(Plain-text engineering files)
================

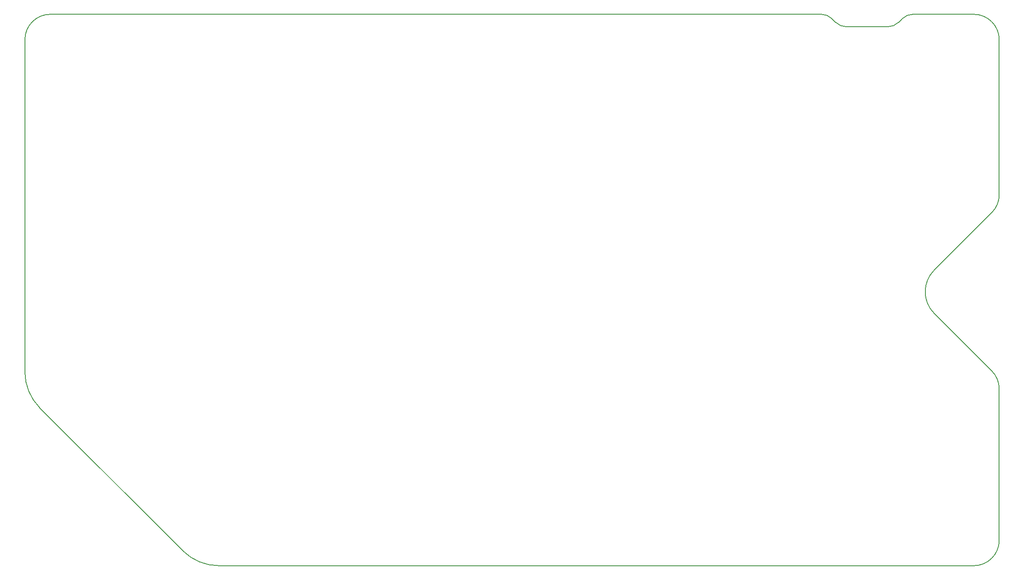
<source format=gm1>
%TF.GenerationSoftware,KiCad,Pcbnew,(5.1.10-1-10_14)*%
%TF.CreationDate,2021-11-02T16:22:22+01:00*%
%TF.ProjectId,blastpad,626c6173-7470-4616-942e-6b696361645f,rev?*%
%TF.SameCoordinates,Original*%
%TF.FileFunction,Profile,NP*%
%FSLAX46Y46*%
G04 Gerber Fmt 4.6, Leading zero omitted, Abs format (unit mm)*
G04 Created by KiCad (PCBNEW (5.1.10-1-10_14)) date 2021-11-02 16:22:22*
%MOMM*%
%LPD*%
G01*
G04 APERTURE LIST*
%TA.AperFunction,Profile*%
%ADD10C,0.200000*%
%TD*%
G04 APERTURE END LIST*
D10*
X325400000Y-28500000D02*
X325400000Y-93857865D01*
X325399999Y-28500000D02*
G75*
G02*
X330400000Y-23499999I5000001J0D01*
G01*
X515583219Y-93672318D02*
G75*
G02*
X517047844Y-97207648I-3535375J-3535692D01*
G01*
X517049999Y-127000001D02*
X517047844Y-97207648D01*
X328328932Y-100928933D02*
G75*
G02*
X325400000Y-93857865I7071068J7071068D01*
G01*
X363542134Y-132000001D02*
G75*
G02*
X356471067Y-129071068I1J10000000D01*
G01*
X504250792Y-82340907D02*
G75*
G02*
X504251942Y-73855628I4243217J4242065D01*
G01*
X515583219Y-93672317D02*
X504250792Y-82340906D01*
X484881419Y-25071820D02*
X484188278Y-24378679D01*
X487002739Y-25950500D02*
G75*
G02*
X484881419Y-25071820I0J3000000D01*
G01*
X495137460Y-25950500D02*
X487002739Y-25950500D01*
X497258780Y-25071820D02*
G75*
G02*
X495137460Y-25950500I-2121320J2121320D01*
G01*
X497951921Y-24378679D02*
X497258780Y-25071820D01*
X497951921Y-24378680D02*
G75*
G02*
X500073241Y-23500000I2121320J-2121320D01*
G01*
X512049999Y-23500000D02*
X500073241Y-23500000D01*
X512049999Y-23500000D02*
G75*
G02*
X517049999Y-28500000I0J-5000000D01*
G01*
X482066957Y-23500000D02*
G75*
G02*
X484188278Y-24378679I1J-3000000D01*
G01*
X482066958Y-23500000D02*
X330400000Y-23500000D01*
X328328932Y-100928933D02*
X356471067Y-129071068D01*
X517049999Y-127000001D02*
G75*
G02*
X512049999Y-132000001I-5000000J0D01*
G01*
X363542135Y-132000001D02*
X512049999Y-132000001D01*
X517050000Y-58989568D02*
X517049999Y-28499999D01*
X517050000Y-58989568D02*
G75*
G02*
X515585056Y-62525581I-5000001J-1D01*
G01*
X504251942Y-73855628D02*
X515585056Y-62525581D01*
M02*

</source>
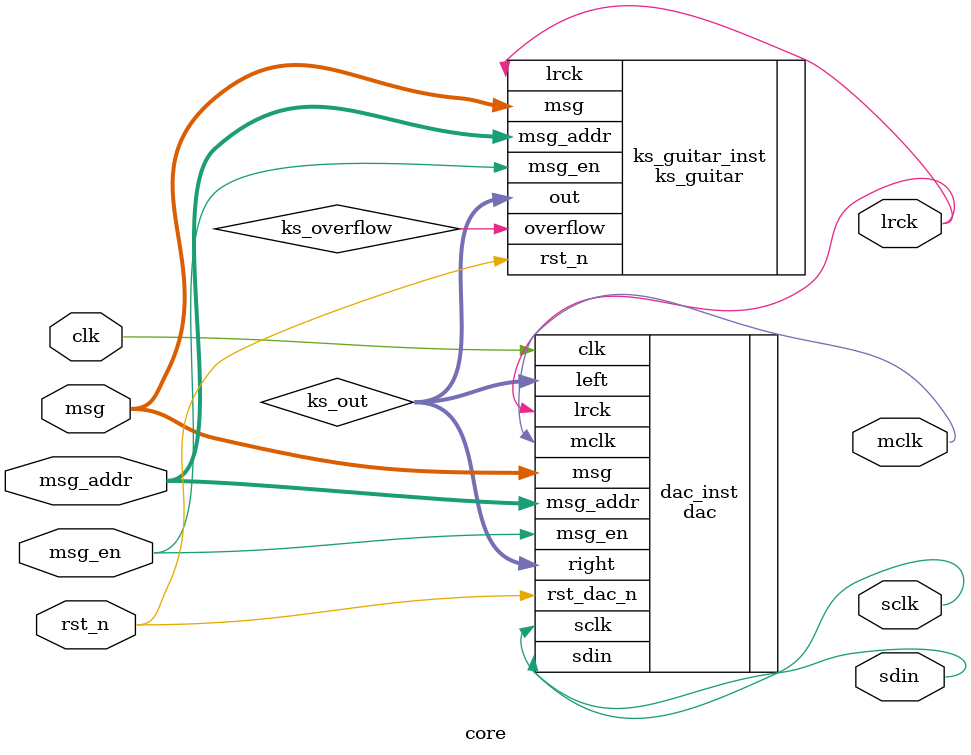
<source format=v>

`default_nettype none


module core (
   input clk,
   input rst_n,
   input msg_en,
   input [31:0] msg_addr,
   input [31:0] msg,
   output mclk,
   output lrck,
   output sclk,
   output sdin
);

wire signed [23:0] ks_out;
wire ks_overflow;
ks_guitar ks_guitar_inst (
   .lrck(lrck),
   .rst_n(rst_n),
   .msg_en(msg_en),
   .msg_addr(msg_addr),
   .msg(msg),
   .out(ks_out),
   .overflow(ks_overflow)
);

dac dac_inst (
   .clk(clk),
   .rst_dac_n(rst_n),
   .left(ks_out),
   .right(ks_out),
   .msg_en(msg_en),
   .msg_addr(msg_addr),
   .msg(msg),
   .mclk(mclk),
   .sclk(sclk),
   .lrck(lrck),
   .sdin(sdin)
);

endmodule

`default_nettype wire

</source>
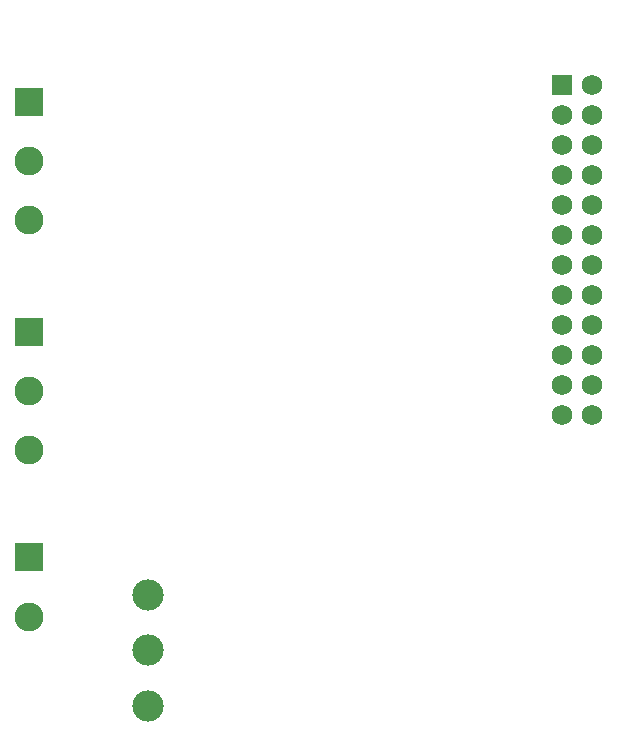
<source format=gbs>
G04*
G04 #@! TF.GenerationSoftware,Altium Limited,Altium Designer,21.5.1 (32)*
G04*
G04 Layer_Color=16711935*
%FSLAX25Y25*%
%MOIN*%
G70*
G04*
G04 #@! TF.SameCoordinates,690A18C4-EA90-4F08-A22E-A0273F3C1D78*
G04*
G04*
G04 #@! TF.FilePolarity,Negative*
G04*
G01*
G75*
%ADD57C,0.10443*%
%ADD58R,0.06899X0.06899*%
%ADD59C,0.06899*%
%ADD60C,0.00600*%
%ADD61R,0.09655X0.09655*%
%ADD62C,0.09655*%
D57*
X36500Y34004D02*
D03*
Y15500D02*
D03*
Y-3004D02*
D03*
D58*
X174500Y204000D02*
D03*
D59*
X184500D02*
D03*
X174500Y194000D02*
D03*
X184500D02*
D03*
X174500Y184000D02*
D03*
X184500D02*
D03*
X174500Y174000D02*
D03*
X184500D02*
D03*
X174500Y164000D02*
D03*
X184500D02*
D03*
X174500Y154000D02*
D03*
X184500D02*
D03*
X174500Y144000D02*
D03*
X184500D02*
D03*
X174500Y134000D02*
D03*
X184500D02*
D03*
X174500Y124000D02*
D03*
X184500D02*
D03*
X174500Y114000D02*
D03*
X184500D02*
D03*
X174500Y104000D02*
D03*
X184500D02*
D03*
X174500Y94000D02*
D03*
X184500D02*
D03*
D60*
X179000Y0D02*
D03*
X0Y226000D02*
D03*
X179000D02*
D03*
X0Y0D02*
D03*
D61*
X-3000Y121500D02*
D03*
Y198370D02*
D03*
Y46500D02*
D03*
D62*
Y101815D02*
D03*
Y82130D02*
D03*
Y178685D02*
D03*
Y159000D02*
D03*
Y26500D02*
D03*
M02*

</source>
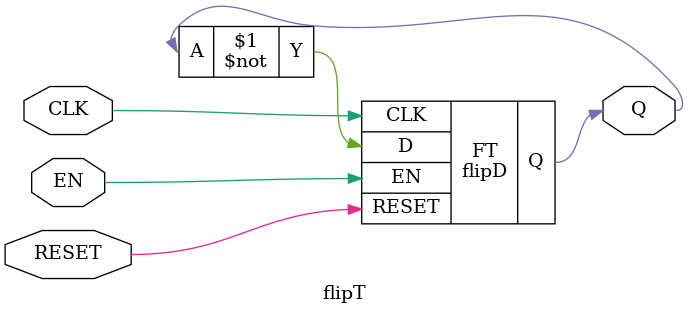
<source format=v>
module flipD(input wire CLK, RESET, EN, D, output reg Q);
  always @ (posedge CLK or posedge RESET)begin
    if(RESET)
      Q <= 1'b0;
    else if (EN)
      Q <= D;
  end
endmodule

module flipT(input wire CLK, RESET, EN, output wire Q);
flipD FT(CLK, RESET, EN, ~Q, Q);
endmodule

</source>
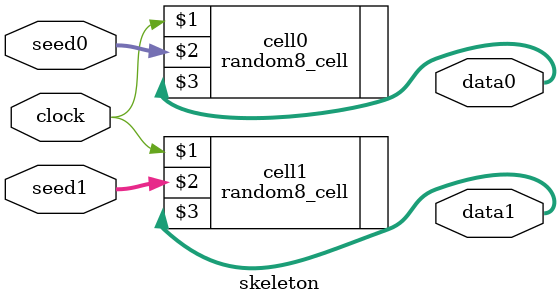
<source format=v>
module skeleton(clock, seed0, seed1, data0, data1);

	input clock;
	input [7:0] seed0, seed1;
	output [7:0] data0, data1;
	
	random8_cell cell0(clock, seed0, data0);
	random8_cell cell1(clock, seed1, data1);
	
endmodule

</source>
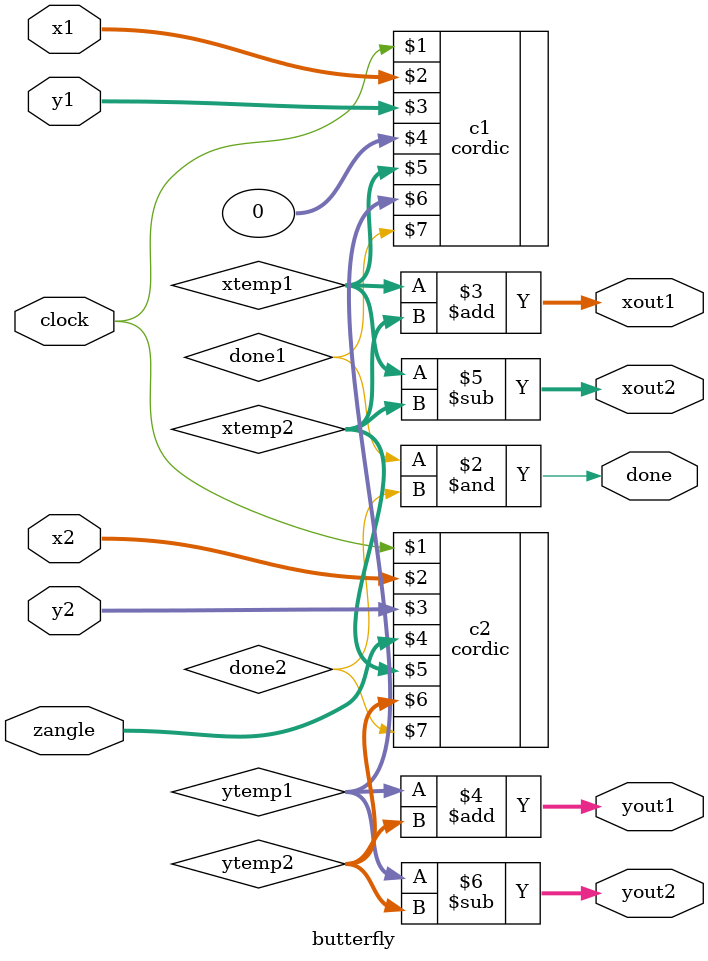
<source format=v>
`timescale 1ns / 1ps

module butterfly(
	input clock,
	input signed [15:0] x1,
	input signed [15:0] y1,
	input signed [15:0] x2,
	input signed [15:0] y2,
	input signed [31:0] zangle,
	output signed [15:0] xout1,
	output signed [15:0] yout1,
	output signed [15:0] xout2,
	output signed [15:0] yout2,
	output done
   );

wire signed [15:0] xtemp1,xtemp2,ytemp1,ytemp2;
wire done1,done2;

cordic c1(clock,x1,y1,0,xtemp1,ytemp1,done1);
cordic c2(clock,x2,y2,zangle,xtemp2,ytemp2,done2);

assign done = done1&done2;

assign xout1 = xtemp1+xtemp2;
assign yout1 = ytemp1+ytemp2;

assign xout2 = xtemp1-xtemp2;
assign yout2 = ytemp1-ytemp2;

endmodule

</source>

================

(Job item):
Your answer must be the exact lines of the records from the first one through the line containing "X484881419Y-25071820I0J3000000D01*", with no pictures in it.

(Answer below):
<source format=gm1>
%TF.GenerationSoftware,KiCad,Pcbnew,(5.1.10-1-10_14)*%
%TF.CreationDate,2021-11-02T16:22:22+01:00*%
%TF.ProjectId,blastpad,626c6173-7470-4616-942e-6b696361645f,rev?*%
%TF.SameCoordinates,Original*%
%TF.FileFunction,Profile,NP*%
%FSLAX46Y46*%
G04 Gerber Fmt 4.6, Leading zero omitted, Abs format (unit mm)*
G04 Created by KiCad (PCBNEW (5.1.10-1-10_14)) date 2021-11-02 16:22:22*
%MOMM*%
%LPD*%
G01*
G04 APERTURE LIST*
%TA.AperFunction,Profile*%
%ADD10C,0.200000*%
%TD*%
G04 APERTURE END LIST*
D10*
X325400000Y-28500000D02*
X325400000Y-93857865D01*
X325399999Y-28500000D02*
G75*
G02*
X330400000Y-23499999I5000001J0D01*
G01*
X515583219Y-93672318D02*
G75*
G02*
X517047844Y-97207648I-3535375J-3535692D01*
G01*
X517049999Y-127000001D02*
X517047844Y-97207648D01*
X328328932Y-100928933D02*
G75*
G02*
X325400000Y-93857865I7071068J7071068D01*
G01*
X363542134Y-132000001D02*
G75*
G02*
X356471067Y-129071068I1J10000000D01*
G01*
X504250792Y-82340907D02*
G75*
G02*
X504251942Y-73855628I4243217J4242065D01*
G01*
X515583219Y-93672317D02*
X504250792Y-82340906D01*
X484881419Y-25071820D02*
X484188278Y-24378679D01*
X487002739Y-25950500D02*
G75*
G02*
X484881419Y-25071820I0J3000000D01*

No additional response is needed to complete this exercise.